▶ _DATA FOR THIS EXERCISE_
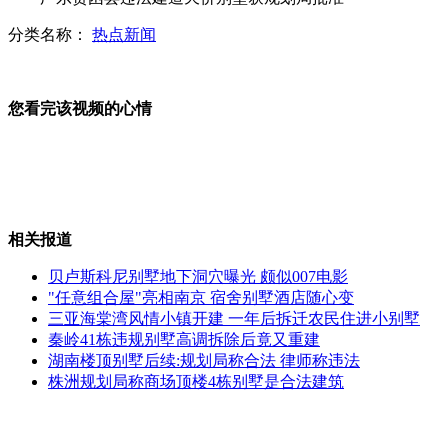
分类名称：
热点新闻
湄公河惨案:已备8组证据40万字报告
您看完该视频的心情
大广高速在建隧道塌方 16人被困
相关报道
湄公河惨案:糯康犯罪集团涉嫌四宗罪
贝卢斯科尼别墅地下洞穴曝光 颇似007电影
"任意组合屋"亮相南京 宿舍别墅酒店随心变
三亚海棠湾风情小镇开建 一年后拆迁农民住进小别墅
秦岭41栋违规别墅高调拆除后竟又重建
日学者:右翼势力欲借钓鱼岛上位
湖南楼顶别墅后续:规划局称合法 律师称违法
株洲规划局称商场顶楼4栋别墅是合法建筑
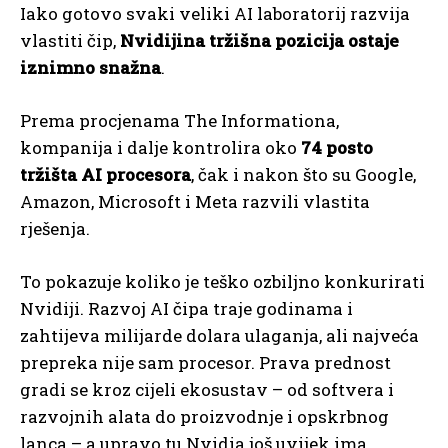
Iako gotovo svaki veliki AI laboratorij razvija
vlastiti čip,
Nvidijina tržišna pozicija ostaje
iznimno snažna
.
Prema procjenama The Informationa,
kompanija i dalje kontrolira oko
74 posto
tržišta AI procesora
, čak i nakon što su Google,
Amazon, Microsoft i Meta razvili vlastita
rješenja.
To pokazuje koliko je teško ozbiljno konkurirati
Nvidiji. Razvoj AI čipa traje godinama i
zahtijeva milijarde dolara ulaganja, ali najveća
prepreka nije sam procesor. Prava prednost
gradi se kroz cijeli ekosustav – od softvera i
razvojnih alata do proizvodnje i opskrbnog
lanca – a upravo tu Nvidia još uvijek ima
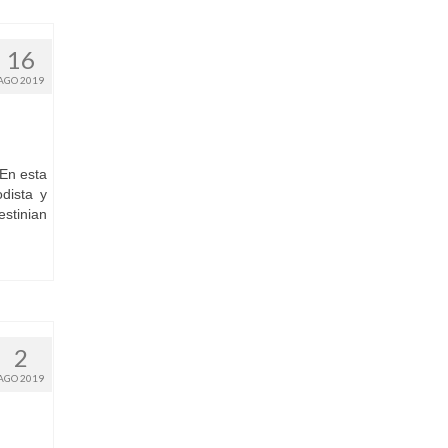
16
AGO 2019
En esta
dista y
stinian
2
AGO 2019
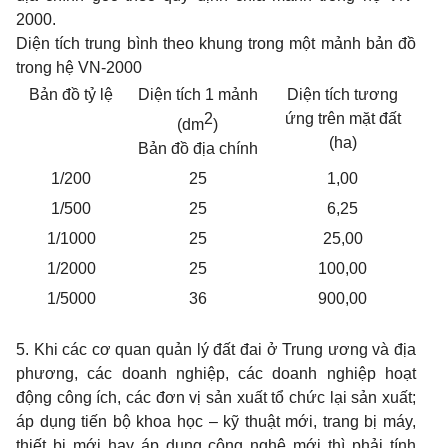
2000.
Diện tích trung bình theo khung trong một mảnh bản đồ
trong hệ VN-2000
Bản đồ tỷ lệ
Diện tích 1 mảnh
Diện tích tương
2
ứng trên mặt đất
(dm
)
(ha)
Bản đồ địa chính
1/200
25
1,00
1/500
25
6,25
1/1000
25
25,00
1/2000
25
100,00
1/5000
36
900,00
5. Khi các cơ quan quản lý đất đai ở Trung ương và địa
phương, các doanh nghiệp, các doanh nghiệp hoạt
động công ích, các đơn vị sản xuất tổ chức lại sản xuất;
áp dụng tiến bộ khoa học – kỹ thuật mới, trang bị máy,
thiết bị mới hay áp dụng công nghệ mới thì phải tính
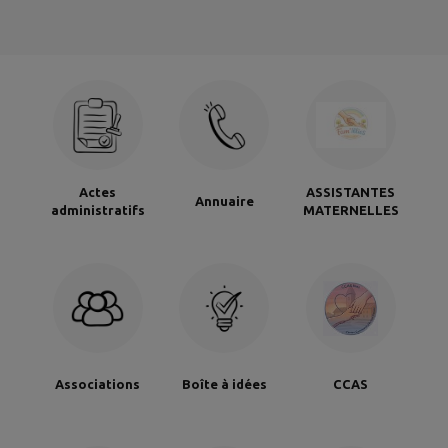
Actes
ASSISTANTES
Annuaire
administratifs
MATERNELLES
Associations
Boîte à idées
CCAS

▶ _EXERCISE DESCRIPTION_
Copy out every one of the lines above word for word, leaving out the pictures.

▶ _RESPONSE_
分类名称：
热点新闻
湄公河惨案:已备8组证据40万字报告
您看完该视频的心情
大广高速在建隧道塌方 16人被困
相关报道
湄公河惨案:糯康犯罪集团涉嫌四宗罪
贝卢斯科尼别墅地下洞穴曝光 颇似007电影
"任意组合屋"亮相南京 宿舍别墅酒店随心变
三亚海棠湾风情小镇开建 一年后拆迁农民住进小别墅
秦岭41栋违规别墅高调拆除后竟又重建
日学者:右翼势力欲借钓鱼岛上位
湖南楼顶别墅后续:规划局称合法 律师称违法
株洲规划局称商场顶楼4栋别墅是合法建筑
Iako gotovo svaki veliki AI laboratorij razvija
vlastiti čip,
Nvidijina tržišna pozicija ostaje
iznimno snažna
.
Prema procjenama The Informationa,
kompanija i dalje kontrolira oko
74 posto
tržišta AI procesora
, čak i nakon što su Google,
Amazon, Microsoft i Meta razvili vlastita
rješenja.
To pokazuje koliko je teško ozbiljno konkurirati
Nvidiji. Razvoj AI čipa traje godinama i
zahtijeva milijarde dolara ulaganja, ali najveća
prepreka nije sam procesor. Prava prednost
gradi se kroz cijeli ekosustav – od softvera i
razvojnih alata do proizvodnje i opskrbnog
lanca – a upravo tu Nvidia još uvijek ima
16
AGO 2019
En esta
dista y
stinian
2
AGO 2019
2000.
Diện tích trung bình theo khung trong một mảnh bản đồ
trong hệ VN-2000
Bản đồ tỷ lệ
Diện tích 1 mảnh
Diện tích tương
2
ứng trên mặt đất
(dm
)
(ha)
Bản đồ địa chính
1/200
25
1,00
1/500
25
6,25
1/1000
25
25,00
1/2000
25
100,00
1/5000
36
900,00
5. Khi các cơ quan quản lý đất đai ở Trung ương và địa
phương, các doanh nghiệp, các doanh nghiệp hoạt
động công ích, các đơn vị sản xuất tổ chức lại sản xuất;
áp dụng tiến bộ khoa học – kỹ thuật mới, trang bị máy,
thiết bị mới hay áp dụng công nghệ mới thì phải tính
Actes
ASSISTANTES
Annuaire
administratifs
MATERNELLES
Associations
Boîte à idées
CCAS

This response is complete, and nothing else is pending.